Thank you, God, for allowing us (mothers) to be so closely connected to the “life” you have given our children, that our “love is blind” to the variables and passing inconsistencies that you plan on “ironing out” eventually,… Strong mothers know that God is the ultimate faithful Father of all,…
edits: … loves them even more protectively and productively than we do …
I used your word “spit”, but probably meant “grit”,…
Hahaha. My mom used another “s” word.
nice song, by the way!!!!
Great posting that has brought back memories of my mom. She died suddenly and I will never forget the phone call from my uncle giving me the details of her massive heart attack.
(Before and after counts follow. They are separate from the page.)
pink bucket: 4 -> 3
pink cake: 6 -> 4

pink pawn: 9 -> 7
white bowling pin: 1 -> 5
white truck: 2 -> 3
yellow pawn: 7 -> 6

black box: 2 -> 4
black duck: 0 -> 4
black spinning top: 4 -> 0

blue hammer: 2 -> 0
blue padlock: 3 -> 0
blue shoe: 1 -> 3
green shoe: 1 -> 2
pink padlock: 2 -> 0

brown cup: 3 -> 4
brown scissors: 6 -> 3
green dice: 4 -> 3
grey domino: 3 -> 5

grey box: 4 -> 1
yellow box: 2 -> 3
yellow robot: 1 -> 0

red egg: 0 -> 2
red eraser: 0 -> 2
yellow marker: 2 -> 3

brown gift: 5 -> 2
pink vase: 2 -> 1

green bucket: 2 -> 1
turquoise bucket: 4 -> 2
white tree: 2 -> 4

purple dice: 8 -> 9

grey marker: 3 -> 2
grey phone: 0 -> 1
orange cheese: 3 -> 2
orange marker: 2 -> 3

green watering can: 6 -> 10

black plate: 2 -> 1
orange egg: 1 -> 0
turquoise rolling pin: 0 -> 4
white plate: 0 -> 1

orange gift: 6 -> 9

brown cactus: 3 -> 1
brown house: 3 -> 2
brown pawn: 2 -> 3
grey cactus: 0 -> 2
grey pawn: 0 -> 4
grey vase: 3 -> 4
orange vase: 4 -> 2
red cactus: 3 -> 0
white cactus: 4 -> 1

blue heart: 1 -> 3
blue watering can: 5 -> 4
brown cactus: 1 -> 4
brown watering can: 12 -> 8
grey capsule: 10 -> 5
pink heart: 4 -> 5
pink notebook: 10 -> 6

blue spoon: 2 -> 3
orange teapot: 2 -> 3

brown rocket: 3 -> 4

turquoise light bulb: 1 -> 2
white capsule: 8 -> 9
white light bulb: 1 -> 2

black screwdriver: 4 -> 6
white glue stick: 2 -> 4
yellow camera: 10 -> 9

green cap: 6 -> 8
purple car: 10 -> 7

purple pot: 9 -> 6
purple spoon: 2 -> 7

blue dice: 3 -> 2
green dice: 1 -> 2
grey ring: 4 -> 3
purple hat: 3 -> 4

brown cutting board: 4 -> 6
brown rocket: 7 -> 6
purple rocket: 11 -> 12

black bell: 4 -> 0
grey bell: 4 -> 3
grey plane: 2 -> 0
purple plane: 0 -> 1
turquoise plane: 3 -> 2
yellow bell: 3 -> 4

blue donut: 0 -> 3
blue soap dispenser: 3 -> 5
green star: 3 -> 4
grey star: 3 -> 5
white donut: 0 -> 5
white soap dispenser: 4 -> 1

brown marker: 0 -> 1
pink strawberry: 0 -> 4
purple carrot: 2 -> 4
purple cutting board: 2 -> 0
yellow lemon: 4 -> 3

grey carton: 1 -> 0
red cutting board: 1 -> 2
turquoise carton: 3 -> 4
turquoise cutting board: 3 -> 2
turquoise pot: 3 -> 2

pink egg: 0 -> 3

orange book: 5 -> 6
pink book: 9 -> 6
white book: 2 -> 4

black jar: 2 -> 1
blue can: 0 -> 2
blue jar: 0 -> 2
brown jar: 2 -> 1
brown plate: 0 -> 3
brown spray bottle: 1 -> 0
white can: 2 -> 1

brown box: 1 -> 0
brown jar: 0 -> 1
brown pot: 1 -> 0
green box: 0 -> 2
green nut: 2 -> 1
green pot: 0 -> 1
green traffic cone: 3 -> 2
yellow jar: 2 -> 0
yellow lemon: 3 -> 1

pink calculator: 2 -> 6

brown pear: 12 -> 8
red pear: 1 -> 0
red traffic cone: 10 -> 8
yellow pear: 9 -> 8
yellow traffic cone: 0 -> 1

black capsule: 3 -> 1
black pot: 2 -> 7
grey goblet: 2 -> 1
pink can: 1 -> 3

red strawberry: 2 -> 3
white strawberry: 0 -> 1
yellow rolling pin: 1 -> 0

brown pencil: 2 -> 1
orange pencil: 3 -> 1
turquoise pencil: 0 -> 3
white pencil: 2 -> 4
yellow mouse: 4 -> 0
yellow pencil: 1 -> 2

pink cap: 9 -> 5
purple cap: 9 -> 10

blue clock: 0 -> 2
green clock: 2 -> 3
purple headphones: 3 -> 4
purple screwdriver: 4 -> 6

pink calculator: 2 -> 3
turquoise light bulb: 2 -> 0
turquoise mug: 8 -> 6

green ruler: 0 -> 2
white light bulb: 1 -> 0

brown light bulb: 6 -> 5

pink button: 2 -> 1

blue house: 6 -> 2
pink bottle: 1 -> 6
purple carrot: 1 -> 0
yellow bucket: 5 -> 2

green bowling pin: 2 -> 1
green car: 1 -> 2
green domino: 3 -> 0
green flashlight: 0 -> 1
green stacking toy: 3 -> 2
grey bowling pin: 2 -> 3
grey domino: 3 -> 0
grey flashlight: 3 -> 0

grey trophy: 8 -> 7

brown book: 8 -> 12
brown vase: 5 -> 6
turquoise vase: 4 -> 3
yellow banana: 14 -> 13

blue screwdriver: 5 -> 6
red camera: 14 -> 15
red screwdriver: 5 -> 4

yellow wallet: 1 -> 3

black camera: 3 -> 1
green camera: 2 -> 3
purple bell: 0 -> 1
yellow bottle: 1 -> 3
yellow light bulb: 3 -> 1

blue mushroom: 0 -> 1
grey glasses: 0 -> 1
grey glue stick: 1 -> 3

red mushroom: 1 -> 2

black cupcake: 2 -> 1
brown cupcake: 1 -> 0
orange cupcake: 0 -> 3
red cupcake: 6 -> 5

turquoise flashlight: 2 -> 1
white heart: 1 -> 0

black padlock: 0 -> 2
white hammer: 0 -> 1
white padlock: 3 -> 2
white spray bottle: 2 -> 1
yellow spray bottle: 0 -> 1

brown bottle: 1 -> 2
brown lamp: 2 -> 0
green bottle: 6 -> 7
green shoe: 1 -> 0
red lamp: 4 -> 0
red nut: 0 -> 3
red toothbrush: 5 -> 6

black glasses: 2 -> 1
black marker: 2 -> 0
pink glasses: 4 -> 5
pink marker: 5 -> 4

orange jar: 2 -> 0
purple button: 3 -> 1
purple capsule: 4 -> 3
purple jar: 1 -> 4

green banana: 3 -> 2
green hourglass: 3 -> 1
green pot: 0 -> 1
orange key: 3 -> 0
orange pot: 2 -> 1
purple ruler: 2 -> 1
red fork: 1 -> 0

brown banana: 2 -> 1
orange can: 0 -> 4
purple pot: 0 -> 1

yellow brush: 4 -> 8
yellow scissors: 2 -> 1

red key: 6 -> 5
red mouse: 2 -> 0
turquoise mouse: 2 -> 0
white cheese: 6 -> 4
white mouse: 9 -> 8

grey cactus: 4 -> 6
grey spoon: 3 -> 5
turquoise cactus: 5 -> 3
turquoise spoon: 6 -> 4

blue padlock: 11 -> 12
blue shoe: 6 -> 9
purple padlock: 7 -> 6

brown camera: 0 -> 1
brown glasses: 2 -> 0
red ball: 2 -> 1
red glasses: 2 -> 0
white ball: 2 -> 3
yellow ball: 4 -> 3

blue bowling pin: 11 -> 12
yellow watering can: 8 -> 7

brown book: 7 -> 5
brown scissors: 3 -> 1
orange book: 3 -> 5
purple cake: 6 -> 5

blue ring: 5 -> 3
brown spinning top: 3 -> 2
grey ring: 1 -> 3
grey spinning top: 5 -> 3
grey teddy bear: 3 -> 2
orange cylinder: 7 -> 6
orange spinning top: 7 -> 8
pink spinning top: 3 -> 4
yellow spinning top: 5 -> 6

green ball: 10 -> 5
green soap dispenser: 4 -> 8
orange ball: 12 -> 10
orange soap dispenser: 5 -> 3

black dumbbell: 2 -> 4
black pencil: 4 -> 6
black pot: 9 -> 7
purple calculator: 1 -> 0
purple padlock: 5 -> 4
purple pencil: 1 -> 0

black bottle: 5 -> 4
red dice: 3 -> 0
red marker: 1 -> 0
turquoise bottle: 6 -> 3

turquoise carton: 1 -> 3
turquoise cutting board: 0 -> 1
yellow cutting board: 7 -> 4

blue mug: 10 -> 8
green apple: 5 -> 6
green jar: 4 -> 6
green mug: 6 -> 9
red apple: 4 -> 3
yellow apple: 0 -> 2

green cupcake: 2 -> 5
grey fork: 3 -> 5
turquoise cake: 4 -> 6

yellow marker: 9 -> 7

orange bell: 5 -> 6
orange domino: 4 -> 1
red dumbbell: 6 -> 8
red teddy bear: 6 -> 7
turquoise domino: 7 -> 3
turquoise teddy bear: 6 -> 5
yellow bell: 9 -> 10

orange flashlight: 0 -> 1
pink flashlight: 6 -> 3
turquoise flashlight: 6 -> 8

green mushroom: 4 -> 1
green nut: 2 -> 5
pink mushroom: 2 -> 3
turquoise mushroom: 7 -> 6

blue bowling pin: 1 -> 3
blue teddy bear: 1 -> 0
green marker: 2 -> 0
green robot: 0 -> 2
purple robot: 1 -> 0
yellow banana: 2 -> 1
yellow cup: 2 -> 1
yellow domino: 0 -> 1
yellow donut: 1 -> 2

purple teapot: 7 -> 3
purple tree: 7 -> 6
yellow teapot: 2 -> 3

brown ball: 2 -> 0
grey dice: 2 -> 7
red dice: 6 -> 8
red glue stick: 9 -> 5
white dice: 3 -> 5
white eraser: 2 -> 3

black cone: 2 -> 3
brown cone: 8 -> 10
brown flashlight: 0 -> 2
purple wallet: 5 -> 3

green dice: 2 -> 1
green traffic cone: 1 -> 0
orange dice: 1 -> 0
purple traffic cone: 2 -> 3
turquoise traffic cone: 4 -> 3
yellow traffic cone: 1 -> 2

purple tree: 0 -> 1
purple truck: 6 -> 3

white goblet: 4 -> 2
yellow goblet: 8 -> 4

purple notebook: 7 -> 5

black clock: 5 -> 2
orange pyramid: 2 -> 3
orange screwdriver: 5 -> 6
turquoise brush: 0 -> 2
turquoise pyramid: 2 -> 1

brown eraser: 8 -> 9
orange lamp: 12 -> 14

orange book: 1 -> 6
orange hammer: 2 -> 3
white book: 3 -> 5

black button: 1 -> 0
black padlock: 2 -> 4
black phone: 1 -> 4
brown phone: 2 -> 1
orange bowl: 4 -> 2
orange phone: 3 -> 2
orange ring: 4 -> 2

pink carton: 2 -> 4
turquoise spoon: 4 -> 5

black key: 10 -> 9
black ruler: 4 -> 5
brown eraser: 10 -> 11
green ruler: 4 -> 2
My sister and I traveled to Southern California to attend to the details, the funeral, her hundreds of close friends who wanted to be with us.
Mom was not perfect. She worked very hard to build a huge company, often neglecting us kids with her long hours of design and manufacture. She often had a bit too many martinis, smoked, but hey, she raised me, provided a beautiful home, math help, beautiful garden, vacation trips. When my dad died suddenly, and that’s a huge story, she was devastated with grief and in a major funk for 3+ years until she met a gentleman many years her senior. They got married BUT only after a phone call to me asking if “it would be alright” to remarry. What could I say!
She never had to work again, went to “pasture” and enjoyed leisure all over the world in fine hotels and resorts. Mom instilled in me a sense of drive and purpose and was so happy when I got that graduate degree in Medicine. Her many hours of work provided the dollars for that milestone in my life, no student loans to burden me! So I think of her often despite the rough edges!
John:
Thanks for sharing. Did you get your sly, dry sense of humor from her too?
Yeah probably although lots of that came from my grandmother who was a no nonsense sorority housemother at UCLA (TriDelt), cut to the chase, very organized and business oriented. Had me listen to the Metropolitan Opera on Saturdays and to see Liberace at the Hollywood Bowl every year. That will give anybody a somewhat wry sense of humor. I also worked in a very upscale liquor store in Beverly Hills, around lots of goofy movie people…mANY stories.
Eugene, thank you for sharing such a heartfelt portrait of your mother. We’ve worked closely for four years, but through this portrait, I feel like I know you better.
Yesterday morning in worship, I realized that one way God shows his love for us is through the love of a mother. After your dad passed away, God showed his crazy, tenacious love through her.
Love this post, Eugene. Thank you for sharing your heart. Sometimes it means more when a man pours out his emotions. You are blessed and a blessing — both!